[Rows from a dataset]
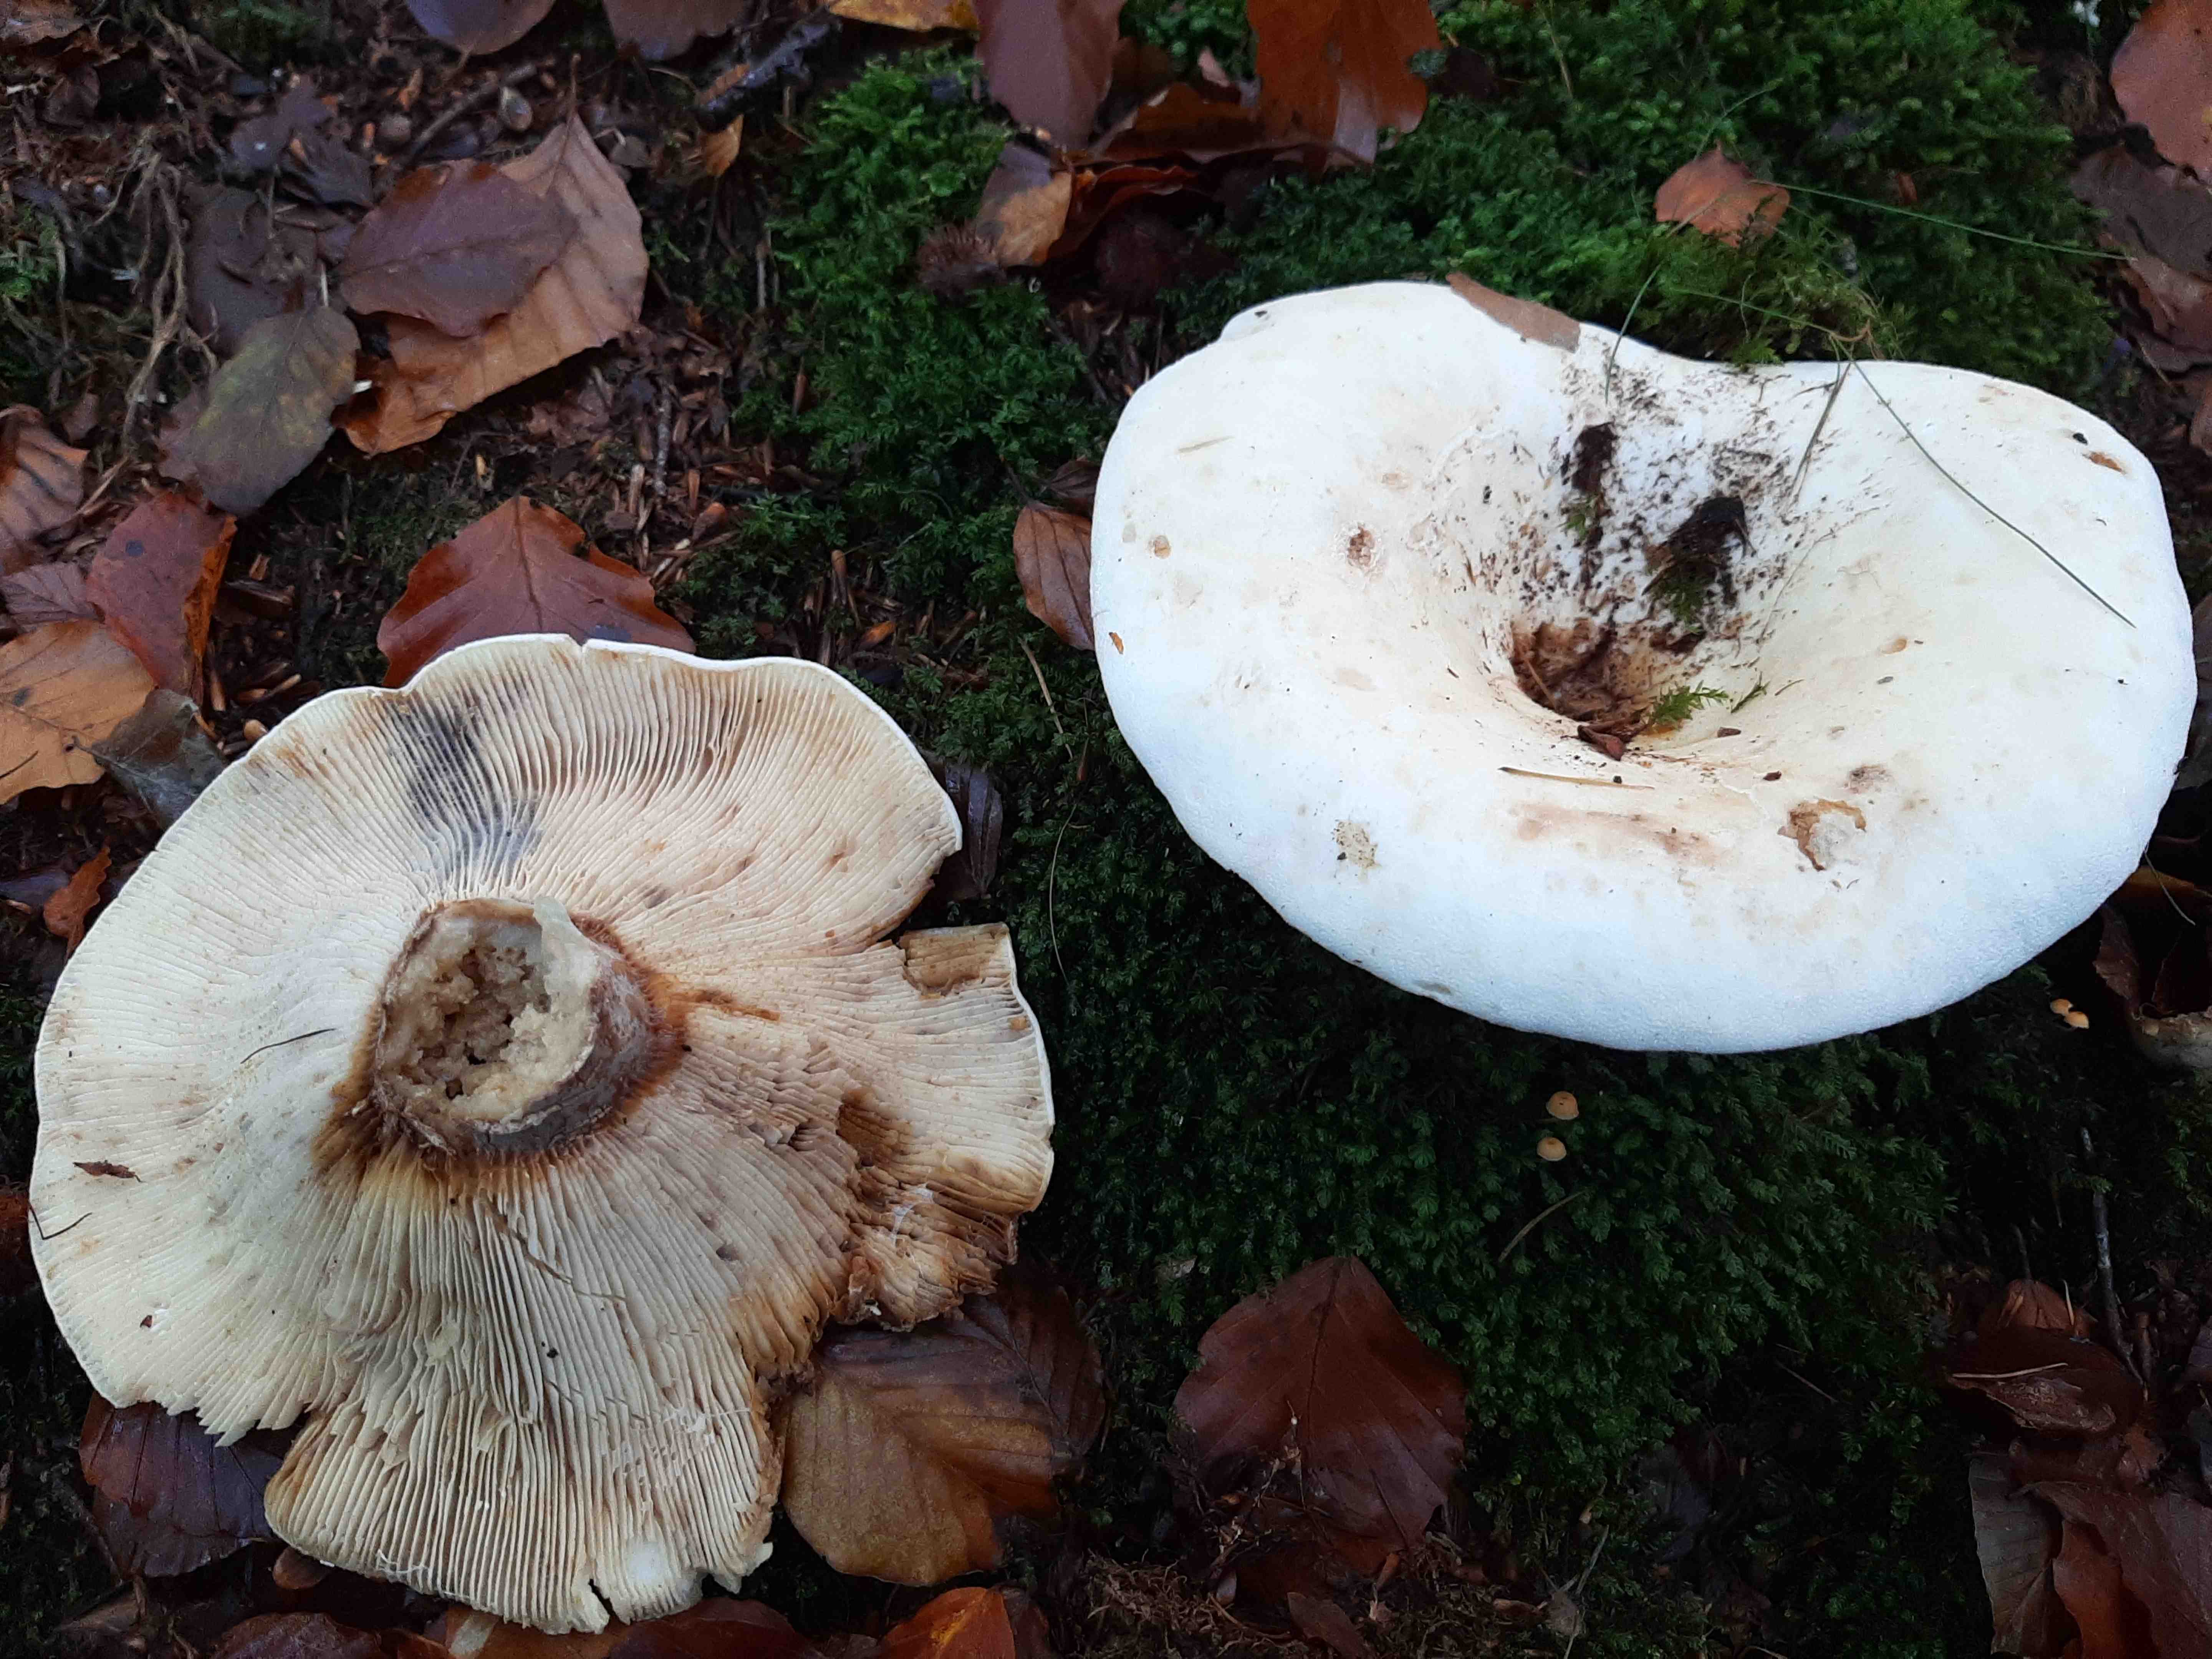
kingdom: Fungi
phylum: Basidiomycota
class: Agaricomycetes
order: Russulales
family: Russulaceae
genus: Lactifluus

* * *

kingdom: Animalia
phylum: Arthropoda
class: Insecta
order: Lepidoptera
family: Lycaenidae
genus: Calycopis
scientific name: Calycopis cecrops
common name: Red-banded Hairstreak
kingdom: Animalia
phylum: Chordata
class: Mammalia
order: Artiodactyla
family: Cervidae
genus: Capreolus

---

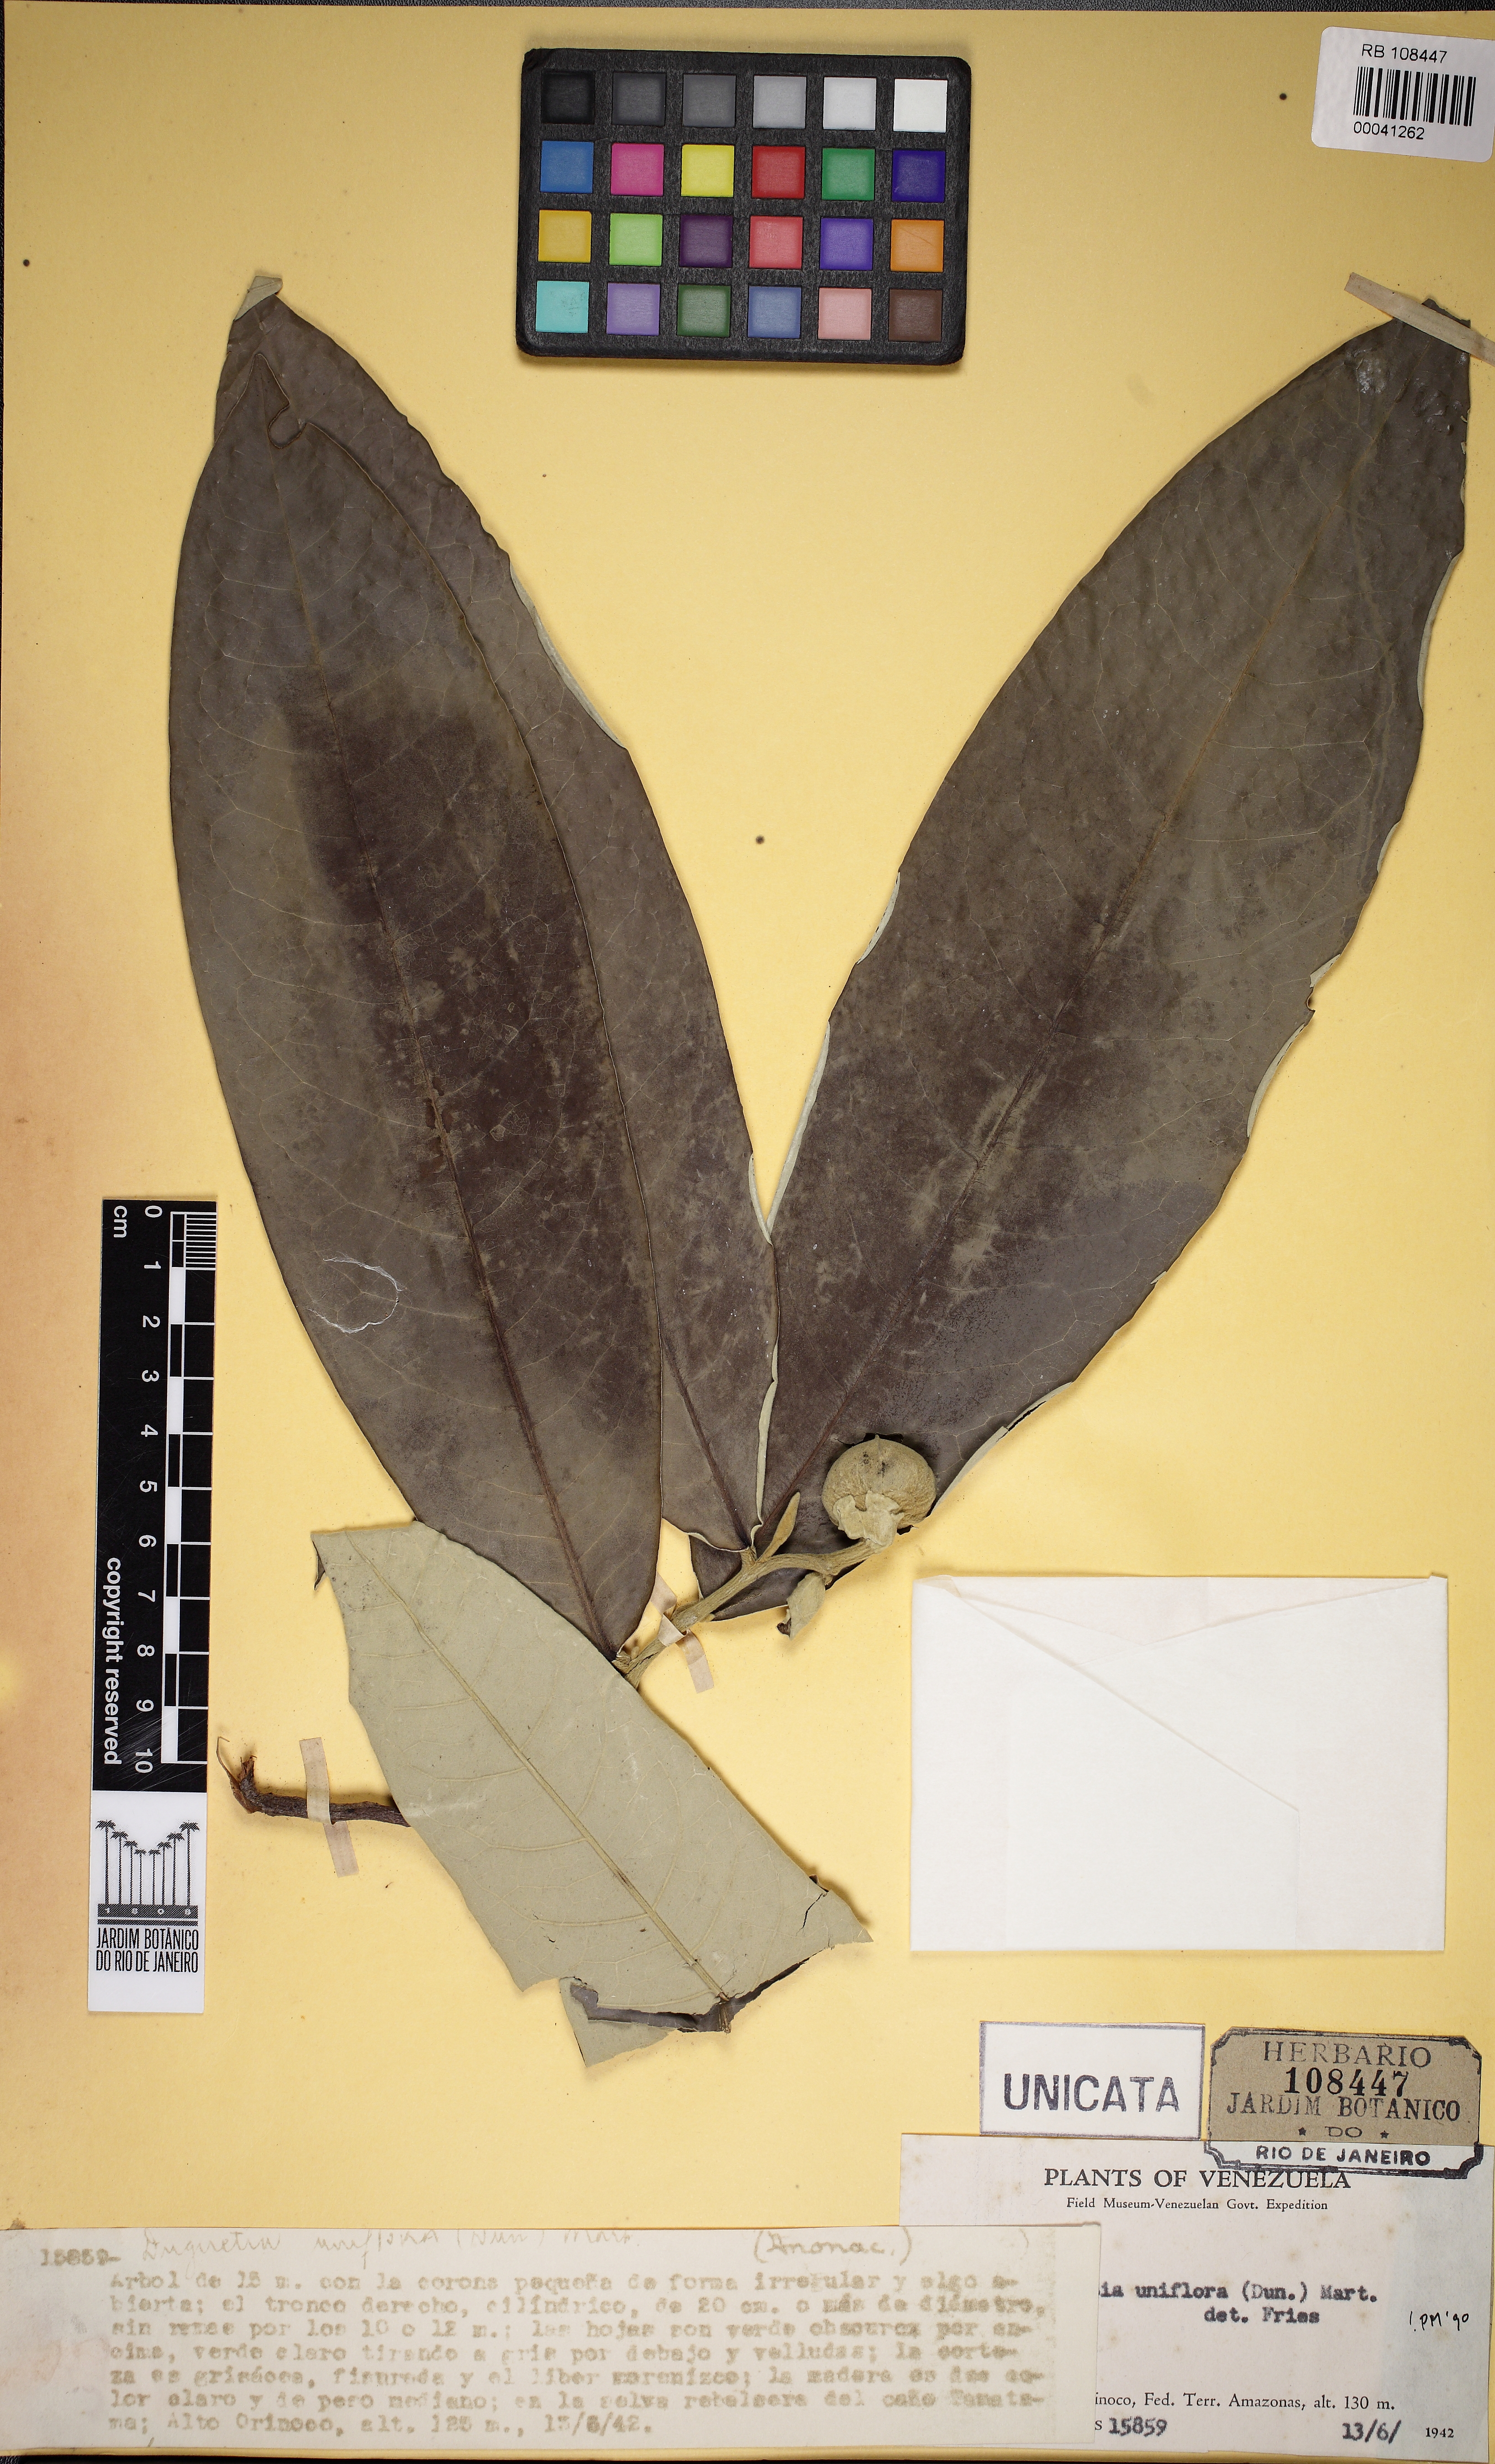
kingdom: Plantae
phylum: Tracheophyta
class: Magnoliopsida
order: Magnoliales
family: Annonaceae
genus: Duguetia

> **WORK TO BE COMPLETED**: Retype the lines of the material from the one containing "family: Lycaenidae" through the one containing "family: Cervidae", character for character, including both of those lines.

> **ANSWER TO THIS EXERCISE**:
family: Lycaenidae
genus: Calycopis
scientific name: Calycopis cecrops
common name: Red-banded Hairstreak
kingdom: Animalia
phylum: Chordata
class: Mammalia
order: Artiodactyla
family: Cervidae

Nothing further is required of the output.